Окна комнаты, в которой лежала княжна Марья, были на запад. Она лежала на диване лицом к стене и, перебирая пальцами пуговицы на кожаной подушке, видела только эту подушку, и неясные мысли ее были сосредоточены на одном: она думала о невозвратимости смерти и о той своей душевной мерзости, которой она не знала до сих пор и которая выказалась во время болезни ее отца. Она хотела, но не смела молиться, не смела в том душевном состоянии, в котором она находилась, обращаться к богу. Она долго лежала в этом положении.

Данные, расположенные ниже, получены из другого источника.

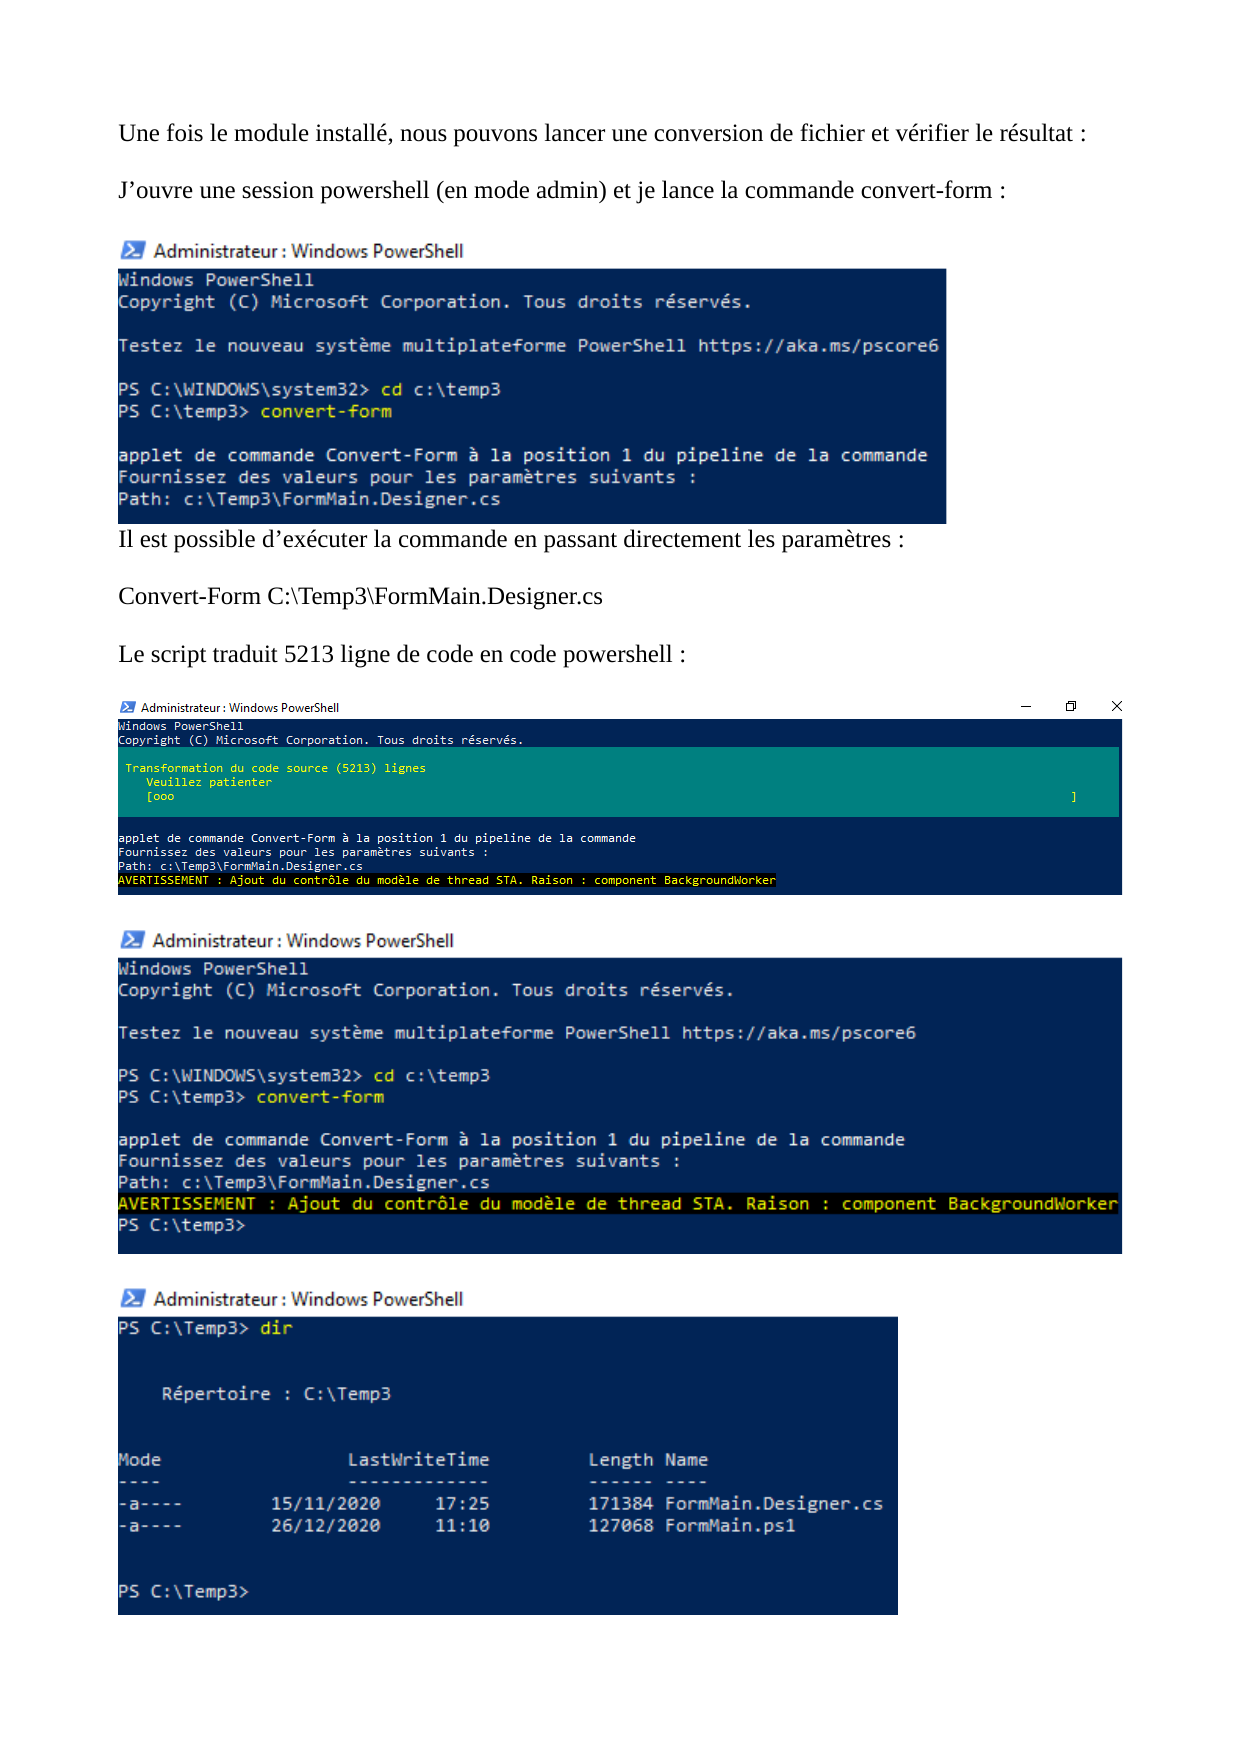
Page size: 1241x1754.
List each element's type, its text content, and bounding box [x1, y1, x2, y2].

text Le script traduit 5213 ligne de code en code powershell : [118, 639, 1122, 667]
picture [118, 923, 1123, 1254]
text Convert-Form C:\Temp3\FormMain.Designer.cs [118, 581, 1122, 610]
text J’ouvre une session powershell (en mode admin) et je lance la commande convert-form : [118, 176, 1122, 204]
text Il est possible d’exécuter la commande en passant directement les paramètres : [118, 524, 1122, 552]
picture [118, 696, 1123, 895]
picture [118, 233, 947, 524]
text Une fois le module installé, nous pouvons lancer une conversion de fichier et vérifier le résultat : [118, 118, 1122, 147]
picture [118, 1282, 898, 1615]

Солнце зашло на другую сторону дома и косыми вечерними лучами в открытые окна осветило комнату и часть сафьянной подушки, на которую смотрела княжна Марья. Ход мыслей ее вдруг приостановился. Она бессознательно приподнялась, оправила волоса, встала и подошла к окну, невольно вдыхая в себя прохладу ясного, но ветреного вечера.
«Да, теперь тебе удобно любоваться вечером! Его уж нет, и никто тебе не помешает», – сказала она себе, и, опустившись на стул, она упала головой на подоконник.
Кто то нежным и тихим голосом назвал ее со стороны сада и поцеловал в голову. Она оглянулась. Это была m lle Bourienne, в черном платье и плерезах. Она тихо подошла к княжне Марье, со вздохом поцеловала ее и тотчас же заплакала. Княжна Марья оглянулась на нее. Все прежние столкновения с нею, ревность к ней, вспомнились княжне Марье; вспомнилось и то, как он последнее время изменился к m lle Bourienne, не мог ее видеть, и, стало быть, как несправедливы были те упреки, которые княжна Марья в душе своей делала ей. «Да и мне ли, мне ли, желавшей его смерти, осуждать кого нибудь! – подумала она.